# TASK TO COMPLETE
For the entries below, state how many lines contain the string "доставка". Add nothing else.

# DATA EXCERPTS
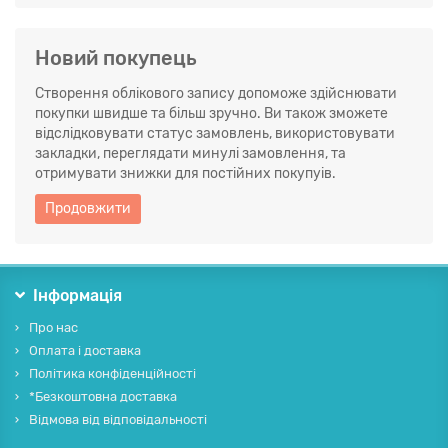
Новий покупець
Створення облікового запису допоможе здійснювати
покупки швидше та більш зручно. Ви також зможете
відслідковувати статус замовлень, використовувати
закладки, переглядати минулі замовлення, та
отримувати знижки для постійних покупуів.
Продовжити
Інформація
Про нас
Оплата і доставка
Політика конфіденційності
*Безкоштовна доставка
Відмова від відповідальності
==
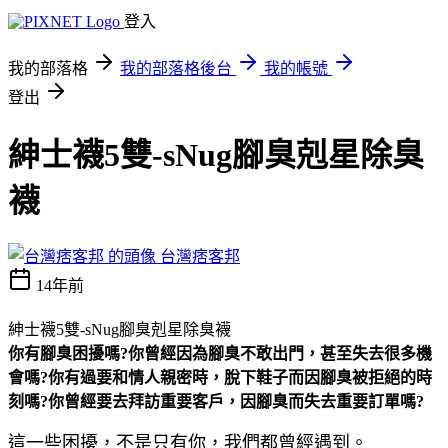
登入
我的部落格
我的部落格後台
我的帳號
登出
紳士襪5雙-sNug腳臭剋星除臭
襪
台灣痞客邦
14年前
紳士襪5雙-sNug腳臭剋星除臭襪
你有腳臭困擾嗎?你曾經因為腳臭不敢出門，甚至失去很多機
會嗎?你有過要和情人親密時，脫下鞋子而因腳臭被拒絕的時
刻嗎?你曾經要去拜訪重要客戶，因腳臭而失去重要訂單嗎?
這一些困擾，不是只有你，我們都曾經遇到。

# WRITTEN REPLY
2